Remember when true success was measured by the height of your Monopoly cash stack? These days, it's calculated with your credit score.
In the game, players will tap their plastic on a small credit card reader dubbed the "Ultimate Banking Unit" to purchase properties and pay rent. The bank cards will also track wealth and rising property values, Hasbro said.
Sure, it's all fun and games until the market crashes.
In 2007, Hasbro unveiled a similar concept called Monopoly Electronic Banking, but the company says the new version is different.
"Now bank cards, event cards and title deeds are all readable with the Ultimate Banking Unit," the company said in a statement. "The Ultimate Banking Unit allows fans to track their wealth, buy properties, collect rent and watch their fortunes rise and fall with a simple tap to the unit.
"Also, there is a difference in the gameplay that makes it more fast paced, dynamic and fun. For example, there are event cards that can make rent levels rise and fall, so your luck can change in an instant."
Monopoly Ultimate Banking was recently revealed at the 2016 American International Toy Fair in New York City.
Matthew Hudak, an industry analyst for the market intelligence firm Euromonitor International, said Hasbro is trying to keep the game current.
"Monopoly, for a while now, has been taking a strategy of focusing on family playtime, trying to make it appealing to the children of millennial parents," he said. "They want to be able to appeal to this next generation of families."
But it's hard to predict how parents will feel about it.
Some may appreciate a family game that reflects their day-to-day lives, Hudak said, but some may hold onto their nostalgia for the original game.
Indeed, there's also an educational component to family playtime.
Robert Siegler, a cognitive psychology professor at Carnegie Mellon University, said games like Monopoly can help children learn about numbers.
Siegler, who has produced research on how games can boost children's numerical knowledge, said hands-on experience helps them learn. He said he could not speak specifically about Monopoly Ultimate Banking because he has not played it, but merely tapping a bank card would not provide the same auditory, visual and kinesthetic cues.
"If you don’t have those cues, you wouldn’t get the sense of which numbers are bigger than other ones," Siegler told The Post.
In 1935, Parker Brothers started selling the Monopoly game, which was based on Atlantic City, New Jersey, according to a history from Hasbro.
The prototype was built using an oilcloth and a board.
The first playing cards were written by hand. The houses and hotels were made from wooden molding scraps.
And, when it hit the market, it sold for about $2 a pop.
Over the years, Hasbro has released many Monopoly editions — Avengers, Star Wars, SpongeBob SquarePants.

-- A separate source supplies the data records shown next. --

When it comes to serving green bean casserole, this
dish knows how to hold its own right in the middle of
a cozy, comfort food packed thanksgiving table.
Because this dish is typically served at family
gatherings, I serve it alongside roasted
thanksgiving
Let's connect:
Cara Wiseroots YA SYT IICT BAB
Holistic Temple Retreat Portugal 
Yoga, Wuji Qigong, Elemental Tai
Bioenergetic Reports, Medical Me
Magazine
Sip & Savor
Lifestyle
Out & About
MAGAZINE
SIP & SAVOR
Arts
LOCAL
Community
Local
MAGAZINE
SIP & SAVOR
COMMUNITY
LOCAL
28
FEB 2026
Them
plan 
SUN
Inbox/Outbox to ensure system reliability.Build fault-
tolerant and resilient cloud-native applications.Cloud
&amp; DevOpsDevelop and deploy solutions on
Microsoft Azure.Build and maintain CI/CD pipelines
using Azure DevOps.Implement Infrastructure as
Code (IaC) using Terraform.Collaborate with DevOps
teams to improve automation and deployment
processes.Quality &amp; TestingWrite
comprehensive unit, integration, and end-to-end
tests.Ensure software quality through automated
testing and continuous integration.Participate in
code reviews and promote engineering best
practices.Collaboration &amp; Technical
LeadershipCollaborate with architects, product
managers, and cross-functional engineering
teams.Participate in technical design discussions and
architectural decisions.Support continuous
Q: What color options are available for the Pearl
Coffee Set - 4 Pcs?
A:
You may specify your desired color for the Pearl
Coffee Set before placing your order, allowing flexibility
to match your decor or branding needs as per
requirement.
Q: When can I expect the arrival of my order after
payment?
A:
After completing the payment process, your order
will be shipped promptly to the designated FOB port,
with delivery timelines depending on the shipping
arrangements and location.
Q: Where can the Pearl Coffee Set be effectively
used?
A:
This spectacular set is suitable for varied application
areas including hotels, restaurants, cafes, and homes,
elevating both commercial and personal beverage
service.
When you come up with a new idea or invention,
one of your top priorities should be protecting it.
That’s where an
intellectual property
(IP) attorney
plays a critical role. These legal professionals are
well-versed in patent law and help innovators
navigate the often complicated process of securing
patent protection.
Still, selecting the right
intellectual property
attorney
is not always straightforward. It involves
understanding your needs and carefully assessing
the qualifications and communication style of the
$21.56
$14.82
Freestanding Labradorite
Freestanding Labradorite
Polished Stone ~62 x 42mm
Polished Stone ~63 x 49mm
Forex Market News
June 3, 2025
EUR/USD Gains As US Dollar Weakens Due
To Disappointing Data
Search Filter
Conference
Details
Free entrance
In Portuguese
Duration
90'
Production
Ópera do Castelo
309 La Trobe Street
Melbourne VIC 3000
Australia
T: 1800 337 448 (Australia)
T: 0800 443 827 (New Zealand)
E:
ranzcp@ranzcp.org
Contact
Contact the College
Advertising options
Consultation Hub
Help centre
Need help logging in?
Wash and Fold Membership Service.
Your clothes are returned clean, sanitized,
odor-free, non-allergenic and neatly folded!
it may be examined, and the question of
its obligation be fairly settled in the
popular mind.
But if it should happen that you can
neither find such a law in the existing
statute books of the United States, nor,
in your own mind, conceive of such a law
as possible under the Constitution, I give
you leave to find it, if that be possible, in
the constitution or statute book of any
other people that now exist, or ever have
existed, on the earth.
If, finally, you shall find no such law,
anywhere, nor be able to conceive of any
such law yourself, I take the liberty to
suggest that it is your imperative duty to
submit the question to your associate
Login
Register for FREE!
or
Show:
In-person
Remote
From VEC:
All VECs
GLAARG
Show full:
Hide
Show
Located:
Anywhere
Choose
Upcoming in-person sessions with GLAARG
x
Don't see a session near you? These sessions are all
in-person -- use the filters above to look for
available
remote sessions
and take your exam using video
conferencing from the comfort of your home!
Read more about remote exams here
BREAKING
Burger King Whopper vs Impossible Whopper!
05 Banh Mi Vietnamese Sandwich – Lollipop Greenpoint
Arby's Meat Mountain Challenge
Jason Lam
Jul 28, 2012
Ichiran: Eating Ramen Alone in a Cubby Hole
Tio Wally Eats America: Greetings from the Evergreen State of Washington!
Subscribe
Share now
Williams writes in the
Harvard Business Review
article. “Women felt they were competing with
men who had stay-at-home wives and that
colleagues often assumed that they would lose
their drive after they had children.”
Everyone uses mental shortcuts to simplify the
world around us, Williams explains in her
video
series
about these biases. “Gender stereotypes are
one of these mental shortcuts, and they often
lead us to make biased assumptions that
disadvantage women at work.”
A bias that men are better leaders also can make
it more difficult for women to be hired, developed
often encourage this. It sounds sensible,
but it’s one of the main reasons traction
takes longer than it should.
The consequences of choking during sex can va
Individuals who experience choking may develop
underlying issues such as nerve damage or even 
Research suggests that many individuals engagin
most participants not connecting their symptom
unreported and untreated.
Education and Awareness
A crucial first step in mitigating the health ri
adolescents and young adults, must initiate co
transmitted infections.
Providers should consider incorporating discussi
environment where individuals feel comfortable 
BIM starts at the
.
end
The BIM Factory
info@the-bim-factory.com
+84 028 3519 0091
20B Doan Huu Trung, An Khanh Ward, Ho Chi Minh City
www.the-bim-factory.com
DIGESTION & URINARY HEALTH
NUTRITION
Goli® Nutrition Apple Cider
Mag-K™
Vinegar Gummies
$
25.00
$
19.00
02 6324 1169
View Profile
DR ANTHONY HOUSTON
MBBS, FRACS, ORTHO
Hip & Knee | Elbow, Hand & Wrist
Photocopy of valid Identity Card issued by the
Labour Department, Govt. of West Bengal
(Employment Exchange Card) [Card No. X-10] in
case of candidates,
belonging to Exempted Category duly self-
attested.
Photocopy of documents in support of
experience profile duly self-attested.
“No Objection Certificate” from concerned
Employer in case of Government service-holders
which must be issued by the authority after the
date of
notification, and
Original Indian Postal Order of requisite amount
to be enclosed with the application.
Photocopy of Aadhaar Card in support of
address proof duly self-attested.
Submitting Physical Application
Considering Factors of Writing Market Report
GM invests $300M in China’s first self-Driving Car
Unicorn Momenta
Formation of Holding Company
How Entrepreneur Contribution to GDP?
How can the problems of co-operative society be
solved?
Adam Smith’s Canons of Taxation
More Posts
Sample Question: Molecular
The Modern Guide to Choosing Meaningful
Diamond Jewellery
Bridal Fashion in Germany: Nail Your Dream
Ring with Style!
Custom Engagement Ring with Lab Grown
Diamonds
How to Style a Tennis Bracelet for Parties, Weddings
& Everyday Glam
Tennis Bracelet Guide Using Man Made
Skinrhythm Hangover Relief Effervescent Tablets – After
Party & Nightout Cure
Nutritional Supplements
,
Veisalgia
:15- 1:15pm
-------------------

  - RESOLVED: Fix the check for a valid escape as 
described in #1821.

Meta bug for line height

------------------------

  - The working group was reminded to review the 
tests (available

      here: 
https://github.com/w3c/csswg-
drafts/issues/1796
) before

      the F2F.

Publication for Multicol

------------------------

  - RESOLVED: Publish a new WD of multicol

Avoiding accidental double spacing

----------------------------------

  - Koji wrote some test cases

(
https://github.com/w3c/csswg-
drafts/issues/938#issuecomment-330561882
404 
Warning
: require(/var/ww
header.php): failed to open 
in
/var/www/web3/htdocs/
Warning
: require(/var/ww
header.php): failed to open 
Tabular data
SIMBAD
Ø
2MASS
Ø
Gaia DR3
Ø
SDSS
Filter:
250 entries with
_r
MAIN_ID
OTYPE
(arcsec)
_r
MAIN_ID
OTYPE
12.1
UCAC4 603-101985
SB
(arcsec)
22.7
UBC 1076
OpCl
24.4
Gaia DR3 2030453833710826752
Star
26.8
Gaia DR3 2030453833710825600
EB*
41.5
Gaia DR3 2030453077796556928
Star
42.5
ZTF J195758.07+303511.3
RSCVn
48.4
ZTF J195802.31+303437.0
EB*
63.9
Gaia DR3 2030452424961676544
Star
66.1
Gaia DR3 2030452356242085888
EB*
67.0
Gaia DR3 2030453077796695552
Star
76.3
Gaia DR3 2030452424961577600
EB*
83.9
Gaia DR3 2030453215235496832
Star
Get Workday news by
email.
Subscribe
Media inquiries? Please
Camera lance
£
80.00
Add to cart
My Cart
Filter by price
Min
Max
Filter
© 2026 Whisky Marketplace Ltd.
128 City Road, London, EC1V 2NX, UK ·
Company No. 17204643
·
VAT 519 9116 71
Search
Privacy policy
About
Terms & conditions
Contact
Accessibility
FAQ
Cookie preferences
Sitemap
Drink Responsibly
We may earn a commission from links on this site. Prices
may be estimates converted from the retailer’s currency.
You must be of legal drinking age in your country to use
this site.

Frank Lantz, a game designer and director of the New York University Game Center, said the latest change was "a nifty little gimmick."
But rest assured — for better or worse — we'll always have the original.
"Monopoly has a complicated reputation," Lantz told The Post. "People love it — or they think they love it — and end up hating it by the end of the night. It tends to grind on, wears out its welcome, but that doesn't stop people from playing it."
Hudak, the industry analyst, said it's what millennials grew up playing.
Hasbro, Hudak said, is "never going to lose their original line."
"Part of the appeal to parents," he said, "is that Monopoly is timeless."